The rooms at the back of the house stay the warmest...which are all the bedrooms, so she is in the warmest area of the house right now. We did get a vent deflector to go on the vent in the room to keep any drafts from her area. Her cages are raised off the floor on tables, would it be better to put on the floor while using the space heater? As of right now we do not have lids on the bins, as she is so small and the bins are quite tall.


----------



## Tom (Jul 21, 2013)

redhead38 said:


> I do have a space heater that I use at work during the cold months...I will bring that home for now.
> 
> The rooms at the back of the house stay the warmest...which are all the bedrooms, so she is in the warmest area of the house right now. We did get a vent deflector to go on the vent in the room to keep any drafts from her area. Her cages are raised off the floor on tables, would it be better to put on the floor while using the space heater? As of right now we do not have lids on the bins, as she is so small and the bins are quite tall.

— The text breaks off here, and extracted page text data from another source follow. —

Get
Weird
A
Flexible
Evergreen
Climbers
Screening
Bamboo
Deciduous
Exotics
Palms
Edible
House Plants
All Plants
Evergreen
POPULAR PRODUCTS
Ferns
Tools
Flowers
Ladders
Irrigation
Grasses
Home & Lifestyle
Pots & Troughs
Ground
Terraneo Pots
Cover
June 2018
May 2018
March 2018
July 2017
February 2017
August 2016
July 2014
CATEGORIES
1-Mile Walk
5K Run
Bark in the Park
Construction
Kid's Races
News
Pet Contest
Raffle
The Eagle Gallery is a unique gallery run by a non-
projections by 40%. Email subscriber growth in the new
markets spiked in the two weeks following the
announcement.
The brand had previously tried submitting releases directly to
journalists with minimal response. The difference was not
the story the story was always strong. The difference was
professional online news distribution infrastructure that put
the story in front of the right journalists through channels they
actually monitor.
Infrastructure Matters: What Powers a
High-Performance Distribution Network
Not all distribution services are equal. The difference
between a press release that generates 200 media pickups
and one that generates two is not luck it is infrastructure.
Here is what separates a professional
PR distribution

If you have a lid I'd keep it on the table- but I'd never take the risk of not having a lid (if no lid- the drop would be far less if it was on the floor). But if you're just talking about the heating then I don't see why it would matter that much. Heat rises!


----------



## redhead38 (Jul 11, 2013)

Thanks ya'll. We are gonna use a space heater until all the stuff for the CHE can be located! I think I will get some kind of wire rack top for the bins so we can sit the lamps on top..kinda in the middle to keep as far from plastic sides as possible. Do we still need vent holes in the side of the bins if we have such an open top?


----------



## Tom (Jul 21, 2013)

redhead38 said:


> Thanks ya'll. We are gonna use a space heater until all the stuff for the CHE can be located! I think I will get some kind of wire rack top for the bins so we can sit the lamps on top..kinda in the middle to keep as far from plastic sides as possible. Do we still need vent holes in the side of the bins if we have such an open top?

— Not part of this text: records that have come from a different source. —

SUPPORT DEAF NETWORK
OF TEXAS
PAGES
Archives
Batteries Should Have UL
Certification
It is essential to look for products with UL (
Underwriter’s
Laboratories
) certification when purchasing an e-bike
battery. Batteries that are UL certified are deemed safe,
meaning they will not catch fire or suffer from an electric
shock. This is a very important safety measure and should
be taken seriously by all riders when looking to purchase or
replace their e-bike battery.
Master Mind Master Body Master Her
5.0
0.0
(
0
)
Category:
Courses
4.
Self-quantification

I know a lot of people don't cut holes in the side. So you should be fine although it's not a bad idea.


----------



## JulieAnne (Sep 3, 2012)

Yes you still need the ventilation holes. The fumes from their urine and poop get "stuck" down with them and can cause respiratory issues so vent holes are a must.


----------



## redhead38 (Jul 11, 2013)

how low on the bin do you put the vent holes?


----------



## Tom (Jul 21, 2013)




----------



## redhead38 (Jul 11, 2013)

Still trying to make a decision on which CHE bulb to buy! Since we have the bins, would it best to get the smallest watt bulb? I don't want to make it too hot in there or melt the bin. The measurments for our bins are (l x w) 26x16 (66 qts) and 32x19 (105 qts) I want to get this ordered ASAP as there is no where locally for me to purchase these items. I can find the lamps but no bulbs!! Please help!!!


----------



## Lilysmommy (Jan 7, 2009)

Yeah, I would guess you would only need a 60-watt or 75-watt bulb for each bin since they should hold heat in pretty well. It depends on the temp of your home too - especially in the winter. If you keep it pretty cool, you may want to get a 100-watt bulb instead, but otherwise it might keep it too warm.


----------



## redhead38 (Jul 11, 2013)

I'm a chilly girl so I keep it warm!!! even now I keep the themostat on 77!! lol but her bins are staying roughly around 73 degress


----------



## Lilysmommy (Jan 7, 2009)

:lol: You sound like me, I'm constantly cold! 60- to 75-watt bulbs should be just fine then.


----------



## redhead38 (Jul 11, 2013)

Thanks for all your help! We should be getting th CHE system in this week...and MAYBE I wont be so paranoid!!


----------